Geeks- passionate fans that enjoy participating in the possibilities and the enthusiasm.



Nerds- critical fans who file details, stricter to canon but still engaging in theoretical development of that area.



As far as what fandoms or interests or expertise qualify, I'm not sure you can exclude anything. You can have doll geeks/nerds, veggie geeks/nerds. Expertise and/or passion for a subject often gives people similar qualities that keep within the context.



In my experience, geeks are more likely to be accepting of new fans, simply because of the flexibility of their devotion. Nerds have the tendency to display more elitism and largely because they catalog and prioritize their devotion. A generalization nonetheless since I've known prickly geeks and chill nerds, so it really comes down to the individual in how sensitive they are to other fans.
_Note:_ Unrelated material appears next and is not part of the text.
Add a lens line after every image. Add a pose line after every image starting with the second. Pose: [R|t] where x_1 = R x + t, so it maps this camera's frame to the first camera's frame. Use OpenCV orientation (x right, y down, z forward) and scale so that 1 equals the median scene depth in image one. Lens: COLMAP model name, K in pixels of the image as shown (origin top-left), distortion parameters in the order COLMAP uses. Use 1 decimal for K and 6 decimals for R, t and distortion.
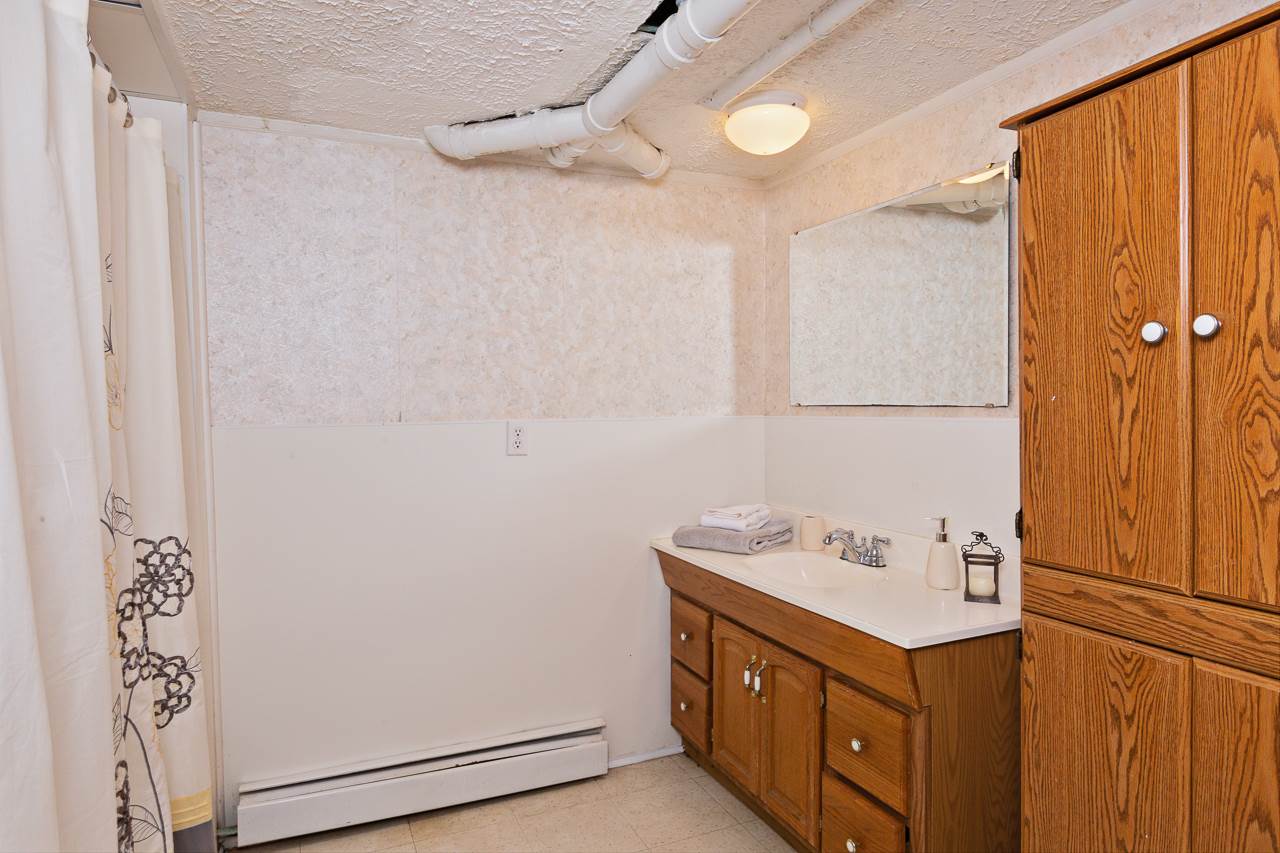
lens RADIAL K [[760.6, 0, 640.0], [0, 760.6, 426.5], [0, 0, 1]] dist [-0.000939, -0.000081]
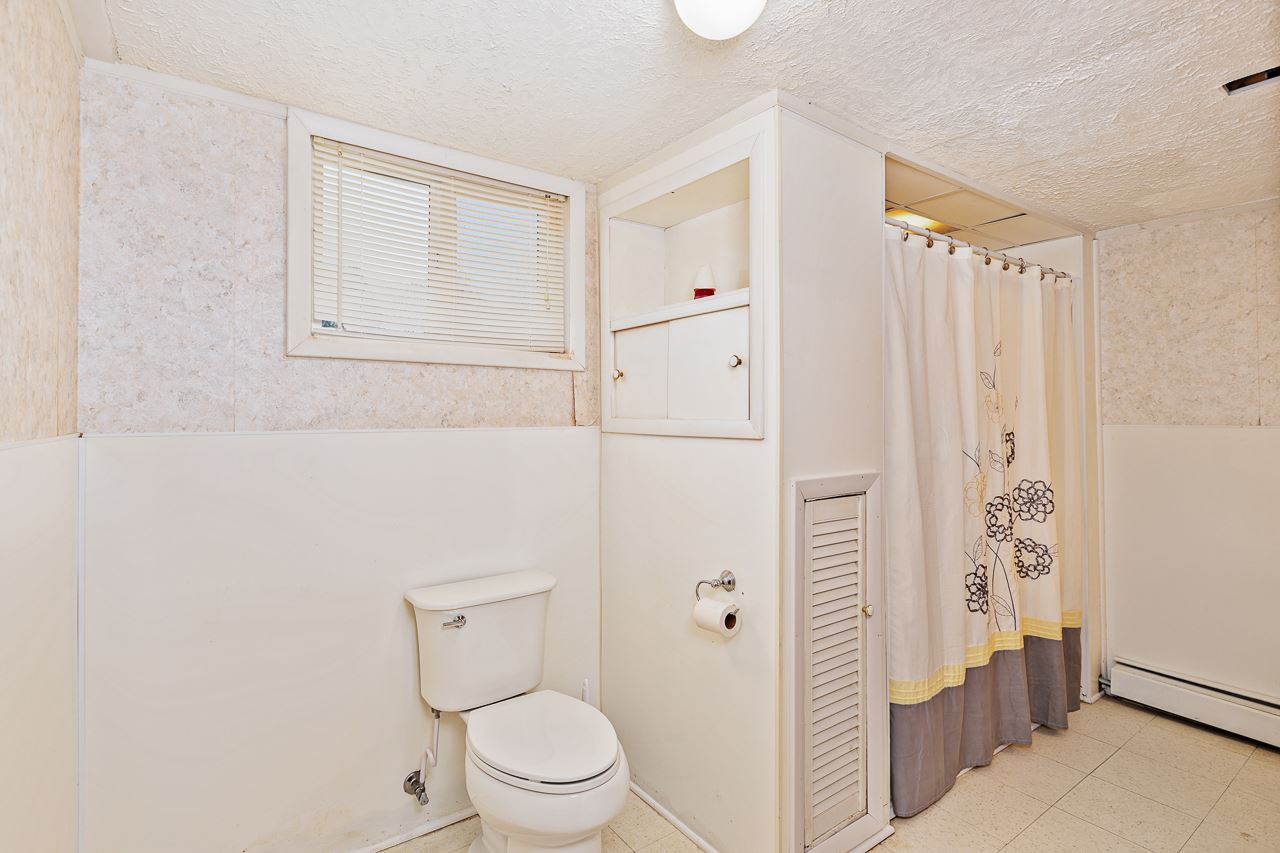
lens RADIAL K [[621.4, 0, 640.0], [0, 621.4, 426.5], [0, 0, 1]] dist [-0.000662, -0.000242]
pose [[0.221438, 0.024953, -0.974855, 0.555142], [-0.026083, 0.999466, 0.019658, 0.003430], [0.974825, 0.021074, 0.221971, -0.271743]]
I don't mind explaining myself when people seem to be offended or not on the same page. I'm really not insisting that my definitions even become the norm if someone thinks otherwise. I steer clear of labeling anyone directly until they know how I feel about certain labels and understand with more than my tone what is meant by it.



It's important that we create context even when a word is rather set in its definition, one that hasn't budged since it began. When we take liberties, it still means we should angle to drive the context. Poetry is quite different, just like music, where rhythm, rhyme, and structure is sometimes the higher or only priority rather than strict communication. If you read Eminem lyrics, they can come off as really silly, cheesy or stupid at times, but when you hear the way he chains and presents them, you suddenly understand why it's so important to prioritize what he does with them.



Words are everything to a writer. It can be intimidating to accept the responsibility of a risk to the rules, but worth it to establish what they mean to you, to guide the reader to that meaning as simply and interestingly as possible. I get when you're out to be a word-nerd (the rhyme is irresistible by itself) but it's worth it to infuse it with a little geek. Get passionate and experimental with the precision, even if it means keeping a journal to track what you play with on the side.



Nerd, geek, whatever you are, you can make it mean whatever you want. Every day, we redefine what it is to be man and woman, simply by being what we are regardless of the standards.



And fuck the socially inept part. Tell my grandma that I'm socially inept and you'll piss her off by making her laugh when she spits soda through her nose. She'll admit I'm weird or quirky or thoughtful, but my social choices are not due to ineptitude. They're just not limited to acceptability.



So, what's your favorite fan assignation? Do you like geek/nerd or are you sick of the stigma and go for a word like fan, aficionado, connoisseur, master-chief (if this is where you stop, you're a Halo geek/nerd in DEE-NAI-YAL!)? Drop your prestigious titles below!